> **EXERCISE**: Give the records again exactly as written. Leave out the pictures.

# # # # #

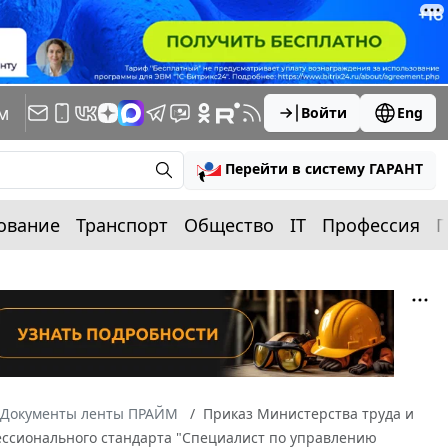
м
Войти
Eng
Перейти в систему ГАРАНТ
ование
Транспорт
Общество
IT
Профессия
П
Документы ленты ПРАЙМ
Приказ Министерства труда и
ессионального стандарта "Специалист по управлению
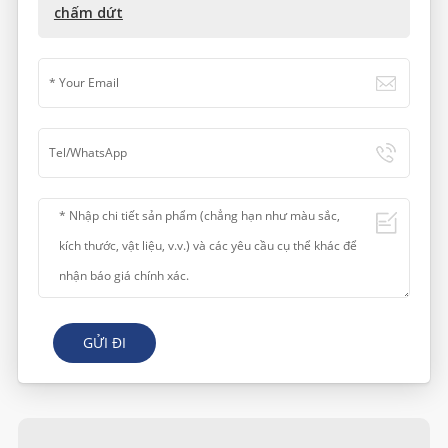
chấm dứt
GỬI ĐI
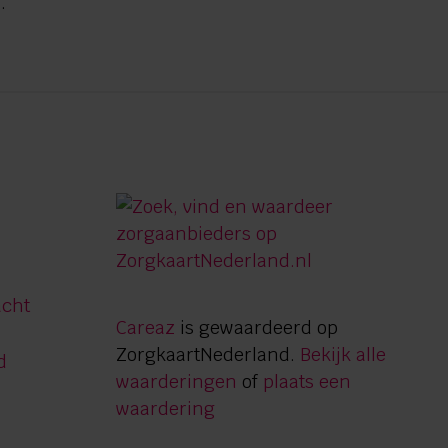
.
acht
Careaz
is gewaardeerd op
ZorgkaartNederland.
Bekijk alle
d
waarderingen
of
plaats een
waardering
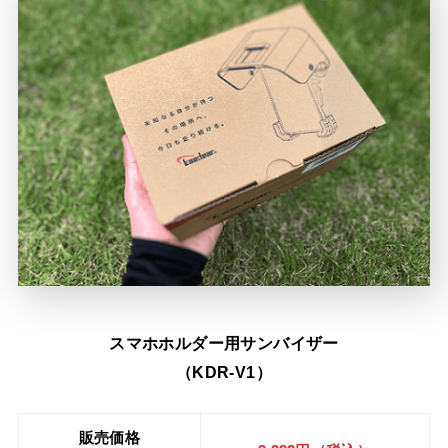
スマホホルダー用サンバイザー
（KDR-V1）
販売価格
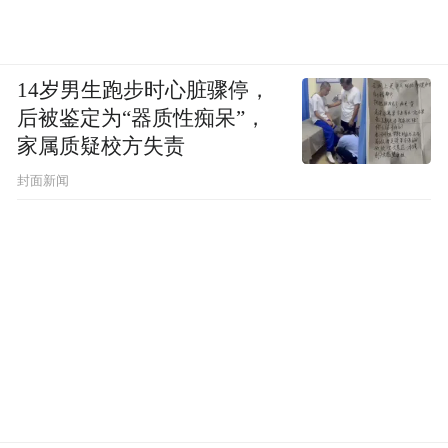
14岁男生跑步时心脏骤停，
后被鉴定为“器质性痴呆”，
家属质疑校方失责
封面新闻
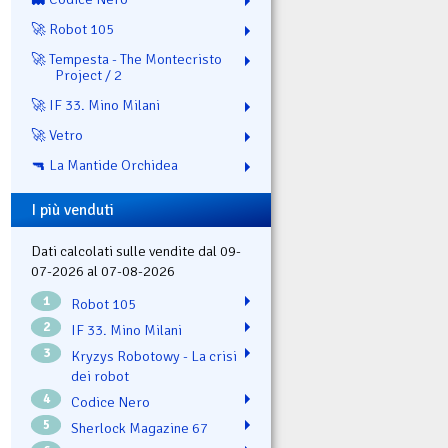
🚀 Robot 105
🚀 Tempesta - The Montecristo
Project / 2
🚀 IF 33. Mino Milani
🚀 Vetro
🔫 La Mantide Orchidea
I più venduti
Dati calcolati sulle vendite dal 09-
07-2026 al 07-08-2026
1
Robot 105
2
IF 33. Mino Milani
3
Kryzys Robotowy - La crisi
dei robot
4
Codice Nero
5
Sherlock Magazine 67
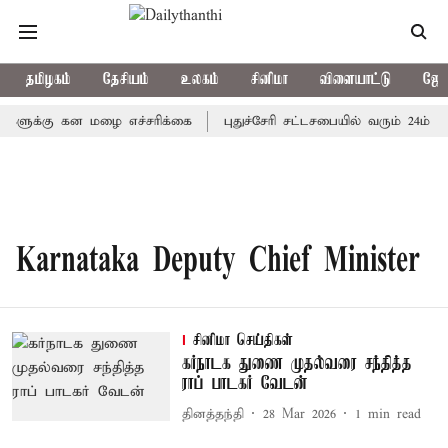
தமிழகம்
தேசியம்
உலகம்
சினிமா
விளையாட்டு
ஜோத
களுக்கு கன மழை எச்சரிக்கை
புதுச்சேரி சட்டசபையில் வரும் 24ம் த
Karnataka Deputy Chief Minister
சினிமா செய்திகள்
கர்நாடக துணை முதல்வரை சந்தித்த
ராப் பாடகர் வேடன்
தினத்தந்தி
28 Mar 2026
1
min read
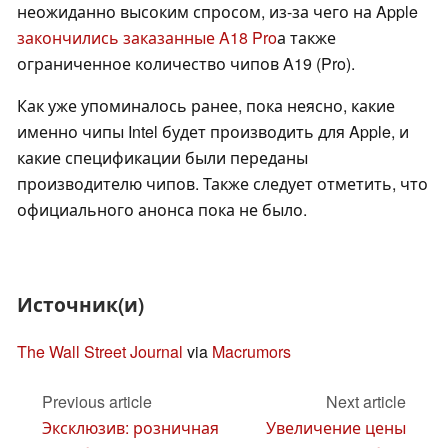
неожиданно высоким спросом, из-за чего на Apple
закончились заказанные A18 Pro
а также
ограниченное количество чипов A19 (Pro).
Как уже упоминалось ранее, пока неясно, какие
именно чипы Intel будет производить для Apple, и
какие спецификации были переданы
производителю чипов. Также следует отметить, что
официального анонса пока не было.
Источник(и)
The Wall Street Journal
via
Macrumors
Previous article
Next article
Эксклюзив: розничная
Увеличение цены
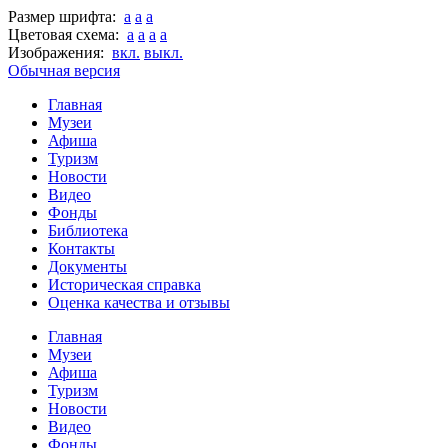
Размер шрифта:
a
a
a
Цветовая схема:
a
a
a
a
Изображения:
вкл.
выкл.
Обычная версия
Главная
Музеи
Афиша
Туризм
Новости
Видео
Фонды
Библиотека
Контакты
Документы
Историческая справка
Оценка качества и отзывы
Главная
Музеи
Афиша
Туризм
Новости
Видео
Фонды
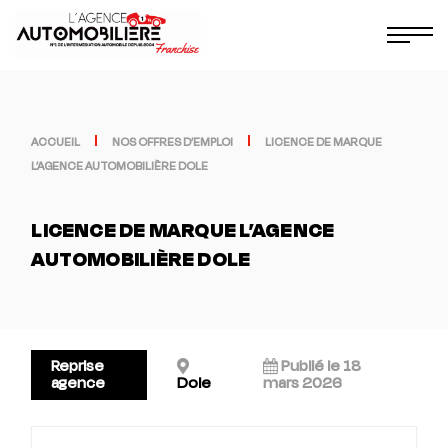
ACCUEIL
NOS OFFRES D’EMPLOI
LICENCE DE MARQUE
L’AGENCE AUTOMOBILIÈRE DOLE
LICENCE DE MARQUE L’AGENCE
AUTOMOBILIÈRE DOLE
Reprise
Publié le 18
agence
Dole
mars 2026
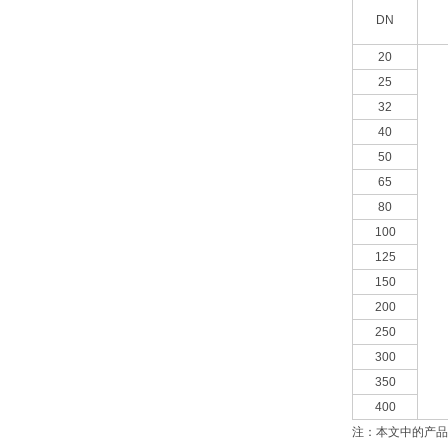
DN
20
25
32
40
50
65
80
100
125
150
200
250
300
350
400
注：本文中的产品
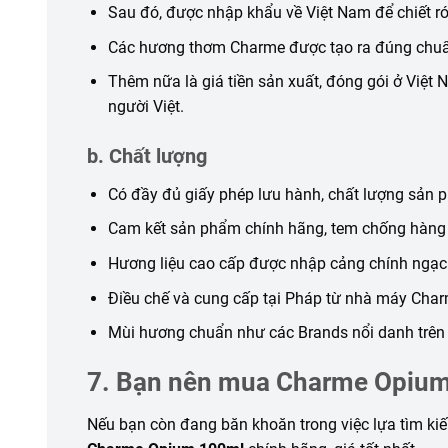
Sau đó, được nhập khẩu về Việt Nam để chiết rót
Các hương thơm Charme được tạo ra đúng chuẩ
Thêm nữa là giá tiền sản xuất, đóng gói ở Việt 
người Việt.
b. Chất lượng
Có đầy đủ giấy phép lưu hành, chất lượng sản
Cam kết sản phẩm chính hãng, tem chống hàng g
Hương liệu cao cấp được nhập cảng chính ngạc
Điều chế và cung cấp tại Pháp từ nhà máy Char
Mùi hương chuẩn như các Brands nổi danh trên t
7. Bạn nên mua Charme Opium
Nếu bạn còn đang băn khoăn trong việc lựa tìm ki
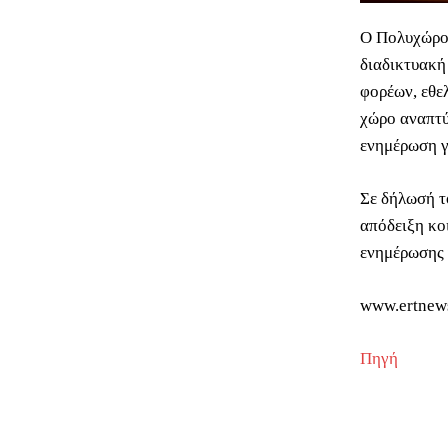
Ο Πολυχώρος
διαδικτυακή
φορέων, εθε
χώρο αναπτύ
ενημέρωση γ
Σε δήλωσή τ
απόδειξη κο
ενημέρωσης 
www.ertnew
Πηγή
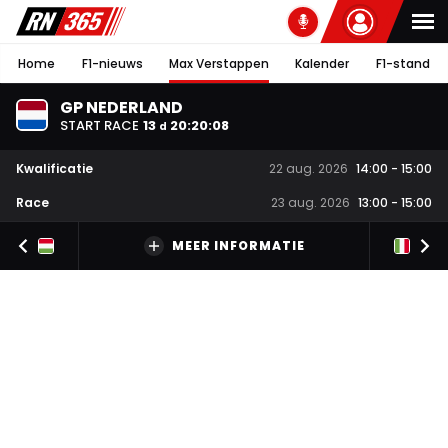
Home
F1-nieuws
Max Verstappen
Kalender
F1-stand
GP NEDERLAND
START RACE
13
20
:
20
:
07
d
Kwalificatie
22 aug. 2026
14:00
-
15:00
Race
23 aug. 2026
13:00
-
15:00
MEER INFORMATIE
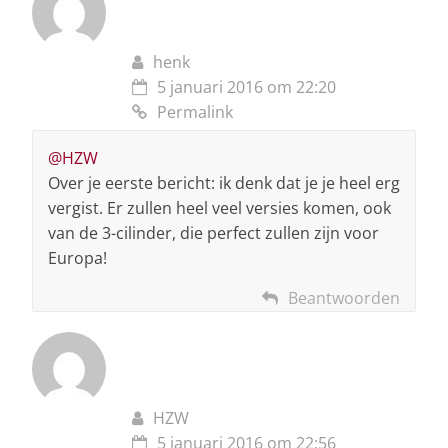
henk
5 januari 2016 om 22:20
Permalink
@HZW
Over je eerste bericht: ik denk dat je je heel erg
vergist. Er zullen heel veel versies komen, ook
van de 3-cilinder, die perfect zullen zijn voor
Europa!
Beantwoorden
HZW
5 januari 2016 om 22:56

# # # # #

> **THE ANSWER**:
м
Войти
Eng
Перейти в систему ГАРАНТ
ование
Транспорт
Общество
IT
Профессия
П
Документы ленты ПРАЙМ
Приказ Министерства труда и
ессионального стандарта "Специалист по управлению
chấm dứt
GỬI ĐI
.
acht
Careaz
is gewaardeerd op
ZorgkaartNederland.
Bekijk alle
d
waarderingen
of
plaats een
waardering
スマホホルダー用サンバイザー
（KDR-V1）
販売価格
14岁男生跑步时心脏骤停，
后被鉴定为“器质性痴呆”，
家属质疑校方失责
封面新闻
🚀 Robot 105
🚀 Tempesta - The Montecristo
Project / 2
🚀 IF 33. Mino Milani
🚀 Vetro
🔫 La Mantide Orchidea
I più venduti
Dati calcolati sulle vendite dal 09-
07-2026 al 07-08-2026
1
Robot 105
2
IF 33. Mino Milani
3
Kryzys Robotowy - La crisi
dei robot
4
Codice Nero
5
Sherlock Magazine 67
தமிழகம்
தேசியம்
உலகம்
சினிமா
விளையாட்டு
ஜோத
களுக்கு கன மழை எச்சரிக்கை
புதுச்சேரி சட்டசபையில் வரும் 24ம் த
Karnataka Deputy Chief Minister
சினிமா செய்திகள்
கர்நாடக துணை முதல்வரை சந்தித்த
ராப் பாடகர் வேடன்
தினத்தந்தி
28 Mar 2026
1
min read
неожиданно высоким спросом, из-за чего на Apple
закончились заказанные A18 Pro
а также
ограниченное количество чипов A19 (Pro).
Как уже упоминалось ранее, пока неясно, какие
именно чипы Intel будет производить для Apple, и
какие спецификации были переданы
производителю чипов. Также следует отметить, что
официального анонса пока не было.
Источник(и)
The Wall Street Journal
via
Macrumors
Previous article
Next article
Эксклюзив: розничная
Увеличение цены
Размер шрифта:
a
a
a
Цветовая схема:
a
a
a
a
Изображения:
вкл.
выкл.
Обычная версия
Главная
Музеи
Афиша
Туризм
Новости
Видео
Фонды
Библиотека
Контакты
Документы
Историческая справка
Оценка качества и отзывы
Главная
Музеи
Афиша
Туризм
Новости
Видео
Фонды
ACCUEIL
NOS OFFRES D’EMPLOI
LICENCE DE MARQUE
L’AGENCE AUTOMOBILIÈRE DOLE
LICENCE DE MARQUE L’AGENCE
AUTOMOBILIÈRE DOLE
Reprise
Publié le 18
agence
Dole
mars 2026
DN
20
25
32
40
50
65
80
100
125
150
200
250
300
350
400
注：本文中的产品
Sau đó, được nhập khẩu về Việt Nam để chiết rót
Các hương thơm Charme được tạo ra đúng chuẩ
Thêm nữa là giá tiền sản xuất, đóng gói ở Việt 
người Việt.
b. Chất lượng
Có đầy đủ giấy phép lưu hành, chất lượng sản
Cam kết sản phẩm chính hãng, tem chống hàng g
Hương liệu cao cấp được nhập cảng chính ngạc
Điều chế và cung cấp tại Pháp từ nhà máy Char
Mùi hương chuẩn như các Brands nổi danh trên t
7. Bạn nên mua Charme Opium
Nếu bạn còn đang băn khoăn trong việc lựa tìm ki
Ο Πολυχώρος
διαδικτυακή
φορέων, εθε
χώρο αναπτύ
ενημέρωση γ
Σε δήλωσή τ
απόδειξη κο
ενημέρωσης 
www.ertnew
Πηγή
Home
F1-nieuws
Max Verstappen
Kalender
F1-stand
GP NEDERLAND
START RACE
13
20
:
20
:
07
d
Kwalificatie
22 aug. 2026
14:00
-
15:00
Race
23 aug. 2026
13:00
-
15:00
MEER INFORMATIE
henk
5 januari 2016 om 22:20
Permalink
@HZW
Over je eerste bericht: ik denk dat je je heel erg
vergist. Er zullen heel veel versies komen, ook
van de 3-cilinder, die perfect zullen zijn voor
Europa!
Beantwoorden
HZW
5 januari 2016 om 22:56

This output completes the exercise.